Passing on confidential data to external accounts
Human error typically occurs when, unawares, an employee emails or sends sensitive information to an external address or uploads it onto their cloud storage services without the proper security measures in place. This means data is sent out of the organisation with the risk of it being shared further through secondary, less secure sources.
A way to minimise this risk is to ensure employees understand the different levels of sensitivity when it comes to sharing data and have the proper processes in place to treat the information at hand accordingly. This way, employees will follow protocol when sensitive data is being shared across the organisation or with a third-party supplier.
Ensuring the security of mobile phones or portable devices
An employee might upload confidential customer data onto their personal Dropbox account, for example, which may be connected to their mobile phone or laptop. The risk this poses for a company’s security is exponential.

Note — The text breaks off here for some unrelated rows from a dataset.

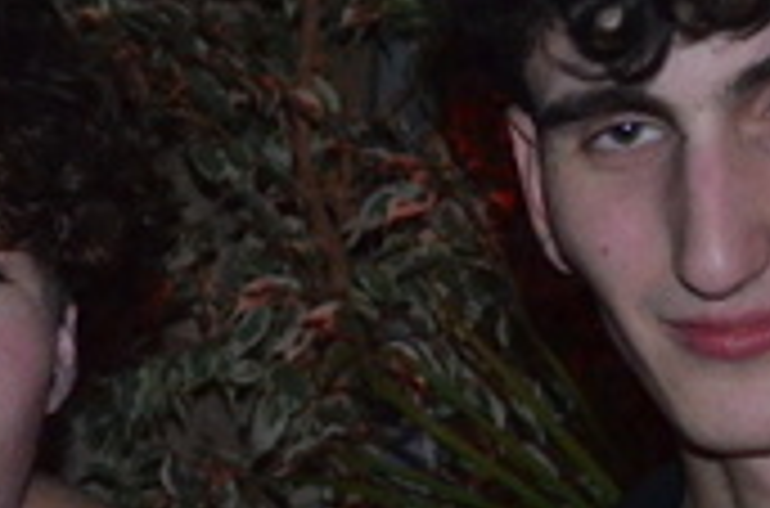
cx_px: -225
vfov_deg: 8.2
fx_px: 3562
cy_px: 297
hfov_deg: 12.0
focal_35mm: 167
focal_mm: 24
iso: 3200
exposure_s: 1/60
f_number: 4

A mobile phone can provide direct access to corporate data. A portable device (e.g. laptops, mobile phones and tablets, etc.) might be more easily hacked, being outside a corporate network and without the latest protection from malware. Similarly, a personal Dropbox account can be compromised if suitable password practices haven’t been maintained. To limit these risks, you need to have the right security controls in place.
However human error is inevitable, so establishing a suitable mechanism for managing portable devices is an important part of every organisation’s security posture. Establishing suitable encryption mechanisms for corporate data across all devices is one practical step. The ability to disable or even wipe lost or stolen mobile devices is another. To improve security and minimise the risks for all email and data storage systems, organisations can also implement email or web content filtering systems to prevent access to potentially compromised links and content.
Realistically, data breaches as the result of human error are unavoidable but the risk can be minimised across the organisation through simple, inexpensive methods. Employees need to be aware of how data may be leaving their organisation, what the impact might be and what they can do to prevent unintended consequences.